Segment Start: DATASET RECORDS
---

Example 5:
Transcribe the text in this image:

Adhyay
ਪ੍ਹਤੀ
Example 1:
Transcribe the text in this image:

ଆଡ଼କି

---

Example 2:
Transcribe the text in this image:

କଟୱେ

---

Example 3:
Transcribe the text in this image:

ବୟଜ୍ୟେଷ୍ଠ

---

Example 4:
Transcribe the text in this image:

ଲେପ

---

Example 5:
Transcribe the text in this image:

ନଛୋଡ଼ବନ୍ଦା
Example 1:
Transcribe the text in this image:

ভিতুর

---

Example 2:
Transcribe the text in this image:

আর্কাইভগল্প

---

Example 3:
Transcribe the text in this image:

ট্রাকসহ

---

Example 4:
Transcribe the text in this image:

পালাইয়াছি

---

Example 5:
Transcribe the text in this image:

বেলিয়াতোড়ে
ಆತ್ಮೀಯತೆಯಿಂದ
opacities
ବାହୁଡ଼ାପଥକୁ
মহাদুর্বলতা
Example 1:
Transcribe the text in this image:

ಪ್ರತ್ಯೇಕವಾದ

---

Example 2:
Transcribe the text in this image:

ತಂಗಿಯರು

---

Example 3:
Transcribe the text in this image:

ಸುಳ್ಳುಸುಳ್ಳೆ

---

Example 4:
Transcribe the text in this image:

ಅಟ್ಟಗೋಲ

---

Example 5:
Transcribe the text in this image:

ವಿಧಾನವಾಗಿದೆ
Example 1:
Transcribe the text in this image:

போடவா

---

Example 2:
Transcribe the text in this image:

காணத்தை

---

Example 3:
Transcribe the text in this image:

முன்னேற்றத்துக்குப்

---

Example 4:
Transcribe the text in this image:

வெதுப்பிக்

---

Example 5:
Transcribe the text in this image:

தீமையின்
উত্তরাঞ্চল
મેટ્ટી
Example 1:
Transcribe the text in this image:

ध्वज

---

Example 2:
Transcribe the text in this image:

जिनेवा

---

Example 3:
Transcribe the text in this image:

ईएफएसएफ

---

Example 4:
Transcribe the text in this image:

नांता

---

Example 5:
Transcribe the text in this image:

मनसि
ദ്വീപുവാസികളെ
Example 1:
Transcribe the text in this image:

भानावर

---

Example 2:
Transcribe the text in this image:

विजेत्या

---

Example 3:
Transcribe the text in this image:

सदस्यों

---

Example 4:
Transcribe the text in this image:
Segment End: DATASET RECORDS
EXERCISE PROMPT
Whatever the number of entries above, each one is to be copied exactly.

EXERCISE RESPONSE
---

Example 5:
Transcribe the text in this image:

Adhyay
ਪ੍ਹਤੀ
Example 1:
Transcribe the text in this image:

ଆଡ଼କି

---

Example 2:
Transcribe the text in this image:

କଟୱେ

---

Example 3:
Transcribe the text in this image:

ବୟଜ୍ୟେଷ୍ଠ

---

Example 4:
Transcribe the text in this image:

ଲେପ

---

Example 5:
Transcribe the text in this image:

ନଛୋଡ଼ବନ୍ଦା
Example 1:
Transcribe the text in this image:

ভিতুর

---

Example 2:
Transcribe the text in this image:

আর্কাইভগল্প

---

Example 3:
Transcribe the text in this image:

ট্রাকসহ

---

Example 4:
Transcribe the text in this image:

পালাইয়াছি

---

Example 5:
Transcribe the text in this image:

বেলিয়াতোড়ে
ಆತ್ಮೀಯತೆಯಿಂದ
opacities
ବାହୁଡ଼ାପଥକୁ
মহাদুর্বলতা
Example 1:
Transcribe the text in this image:

ಪ್ರತ್ಯೇಕವಾದ

---

Example 2:
Transcribe the text in this image:

ತಂಗಿಯರು

---

Example 3:
Transcribe the text in this image:

ಸುಳ್ಳುಸುಳ್ಳೆ

---

Example 4:
Transcribe the text in this image:

ಅಟ್ಟಗೋಲ

---

Example 5:
Transcribe the text in this image:

ವಿಧಾನವಾಗಿದೆ
Example 1:
Transcribe the text in this image:

போடவா

---

Example 2:
Transcribe the text in this image:

காணத்தை

---

Example 3:
Transcribe the text in this image:

முன்னேற்றத்துக்குப்

---

Example 4:
Transcribe the text in this image:

வெதுப்பிக்

---

Example 5:
Transcribe the text in this image:

தீமையின்
উত্তরাঞ্চল
મેટ્ટી
Example 1:
Transcribe the text in this image:

ध्वज

---

Example 2:
Transcribe the text in this image:

जिनेवा

---

Example 3:
Transcribe the text in this image:

ईएफएसएफ

---

Example 4:
Transcribe the text in this image:

नांता

---

Example 5:
Transcribe the text in this image:

मनसि
ദ്വീപുവാസികളെ
Example 1:
Transcribe the text in this image:

भानावर

---

Example 2:
Transcribe the text in this image:

विजेत्या

---

Example 3:
Transcribe the text in this image:

सदस्यों

---

Example 4:
Transcribe the text in this image:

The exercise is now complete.